Weirdly the rapids also seemed to attract the insects. The calm sections of river were relatively mosquito free but rapids were filled with bugs trying to get up your nose, eyes and mouths. It was off-putting to say the least. I took to running most of the rapids backwards but the rest of the group weren’t quite so confident and are definitely hardier than me to keep going in those conditions!
Our plan was to cover ~30km a day of the 300km journey, taking 10 days and ending at Rovaniemi (the home of Santa Claus!) rather than continuing for a couple of days more to reach the sea. The other three had rented touring boats, which are far faster by design than the whitewater kayak I had bought along from home. I knew touring boats would be optimal as most of the river is serene with only the occaisional easy rapid. I knew this, yet it was cheaper to fly my boat out than rent, so I saved money and spent effort instead.
The paddling itself was enchanting. Cosy log cabins dot the banks as the river winds its way through dense pine forests. The water is clear and sometimes large fish can be seen swimming underneath you. When the wind died crystal clear reflections of the sky, trees and our boats could be seen in the surface of the water – unusual in a river flowing at several kilometres per hour. Had it not been for a series of events that filled my camera with rice I would have taken pictures of it all! Fortunately the rest of the four man team I led on this Finnish kayaking expedition had more optical luck.

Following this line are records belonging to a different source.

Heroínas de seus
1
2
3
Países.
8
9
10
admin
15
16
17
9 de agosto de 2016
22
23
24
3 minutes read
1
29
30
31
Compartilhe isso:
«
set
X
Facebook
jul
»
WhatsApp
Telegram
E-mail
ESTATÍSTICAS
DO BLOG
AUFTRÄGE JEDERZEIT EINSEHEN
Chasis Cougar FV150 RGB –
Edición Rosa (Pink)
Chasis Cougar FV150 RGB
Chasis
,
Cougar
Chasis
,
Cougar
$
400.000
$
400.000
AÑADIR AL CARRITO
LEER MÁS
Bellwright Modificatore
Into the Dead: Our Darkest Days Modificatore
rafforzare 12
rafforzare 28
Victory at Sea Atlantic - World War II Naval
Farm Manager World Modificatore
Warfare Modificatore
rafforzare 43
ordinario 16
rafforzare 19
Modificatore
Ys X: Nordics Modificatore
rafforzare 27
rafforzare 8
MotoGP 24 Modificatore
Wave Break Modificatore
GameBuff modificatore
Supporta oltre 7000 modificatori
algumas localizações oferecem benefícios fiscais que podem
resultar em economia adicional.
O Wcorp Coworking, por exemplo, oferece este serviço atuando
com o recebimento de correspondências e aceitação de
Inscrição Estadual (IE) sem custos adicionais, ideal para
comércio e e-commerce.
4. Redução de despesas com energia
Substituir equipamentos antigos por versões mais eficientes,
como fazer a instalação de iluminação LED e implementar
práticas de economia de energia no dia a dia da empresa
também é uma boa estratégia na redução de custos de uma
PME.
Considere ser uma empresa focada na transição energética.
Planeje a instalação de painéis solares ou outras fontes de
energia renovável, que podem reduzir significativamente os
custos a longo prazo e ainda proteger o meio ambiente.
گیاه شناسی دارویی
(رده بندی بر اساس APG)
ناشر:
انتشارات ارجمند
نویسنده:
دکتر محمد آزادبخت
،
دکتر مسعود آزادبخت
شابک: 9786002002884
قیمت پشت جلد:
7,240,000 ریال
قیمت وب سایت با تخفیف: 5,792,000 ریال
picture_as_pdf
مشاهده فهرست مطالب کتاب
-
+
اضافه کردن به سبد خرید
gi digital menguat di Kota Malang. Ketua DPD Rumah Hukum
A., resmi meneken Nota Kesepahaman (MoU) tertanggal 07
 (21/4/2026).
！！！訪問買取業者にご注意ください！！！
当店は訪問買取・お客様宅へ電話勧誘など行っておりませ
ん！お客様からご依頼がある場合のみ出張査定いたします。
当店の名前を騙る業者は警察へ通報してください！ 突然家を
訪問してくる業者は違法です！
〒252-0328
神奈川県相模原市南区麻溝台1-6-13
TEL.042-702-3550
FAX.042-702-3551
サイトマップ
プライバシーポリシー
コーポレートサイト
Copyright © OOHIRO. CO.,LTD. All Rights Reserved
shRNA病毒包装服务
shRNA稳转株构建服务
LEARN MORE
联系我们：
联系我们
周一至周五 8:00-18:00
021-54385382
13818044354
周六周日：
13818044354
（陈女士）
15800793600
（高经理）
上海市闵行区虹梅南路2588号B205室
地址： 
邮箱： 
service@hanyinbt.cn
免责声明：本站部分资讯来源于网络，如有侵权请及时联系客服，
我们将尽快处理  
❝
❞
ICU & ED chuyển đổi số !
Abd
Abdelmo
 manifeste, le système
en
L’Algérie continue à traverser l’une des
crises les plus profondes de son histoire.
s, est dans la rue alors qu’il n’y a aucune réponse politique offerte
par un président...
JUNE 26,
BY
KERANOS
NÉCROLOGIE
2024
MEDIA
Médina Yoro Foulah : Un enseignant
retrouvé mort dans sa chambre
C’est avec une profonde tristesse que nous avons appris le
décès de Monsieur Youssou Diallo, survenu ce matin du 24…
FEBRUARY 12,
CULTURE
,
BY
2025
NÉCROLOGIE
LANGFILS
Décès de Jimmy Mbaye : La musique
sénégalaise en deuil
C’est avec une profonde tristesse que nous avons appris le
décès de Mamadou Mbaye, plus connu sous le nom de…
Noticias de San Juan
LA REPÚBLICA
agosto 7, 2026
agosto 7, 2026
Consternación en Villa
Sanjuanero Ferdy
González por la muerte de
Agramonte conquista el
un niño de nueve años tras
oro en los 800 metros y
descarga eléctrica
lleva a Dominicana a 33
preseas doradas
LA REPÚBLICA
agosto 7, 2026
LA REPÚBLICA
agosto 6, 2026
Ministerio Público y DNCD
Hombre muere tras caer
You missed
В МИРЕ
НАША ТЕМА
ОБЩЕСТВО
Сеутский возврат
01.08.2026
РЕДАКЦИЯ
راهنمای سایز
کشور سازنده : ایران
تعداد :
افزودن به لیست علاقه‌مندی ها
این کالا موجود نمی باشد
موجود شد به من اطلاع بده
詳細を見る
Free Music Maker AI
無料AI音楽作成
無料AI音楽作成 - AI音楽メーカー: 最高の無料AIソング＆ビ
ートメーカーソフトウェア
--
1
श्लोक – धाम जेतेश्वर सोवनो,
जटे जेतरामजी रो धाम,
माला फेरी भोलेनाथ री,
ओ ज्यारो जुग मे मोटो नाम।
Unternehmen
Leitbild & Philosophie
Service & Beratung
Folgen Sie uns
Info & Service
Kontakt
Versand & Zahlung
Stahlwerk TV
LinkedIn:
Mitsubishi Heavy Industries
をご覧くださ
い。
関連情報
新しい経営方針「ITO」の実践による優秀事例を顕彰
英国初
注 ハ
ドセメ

Camping ashore in secluded forests and being able to catch fish for dinner, is quite rightly a dream for many. It was whilst setting up one of these camps that I had left my camera on top of my boat, off the wet ground whilst I faffed around. Adam had not seen my precarious placement of this expensive electronic item and accidentally knocked it into the waters grasp. I’m not sure why, but the mariners reaction was just to watch it bubble and sweep away, so I had to jump in myself and retrieve it. Having prised it back from Finland herself, I tried to save the camera by taking the components apart and sealing them in a bag of rice. This resulted in a still dead camera that had much rice in unreachable places, rendering it useless even if it had dried out properly! Lessons learnt.
The Ounasjoki river was not a big, tough challenging expedition. It has the feel of a wild adventure but is achievable by any group with some idea of water safety. The start and end are easy to access, and phone signal and nearby roads provide reassurance in the case of an emergency. Rovaniemi can be reached in under 6 hours (with a transfer in Helsinki) for under 200GBP. There Vesa of Tulikipina can rent you gear and arrange shuttles. Taking it easy, wildcamping and living on a budget you could get a two week trip for around £700 per person all in if travelling as a group. If you have your own boats then a cheaper option would probably be to fly with Easyjet to Tallinn in Estonia and then ferry and drive from there, probably costing around £500 per person total. A Scandinavian canoe wilderness adventure is on many people’s bucket list. The rapids aren’t hard so take the plunge. Find your boat, point it downstream, grab a gallon of mozzie repellent and get going!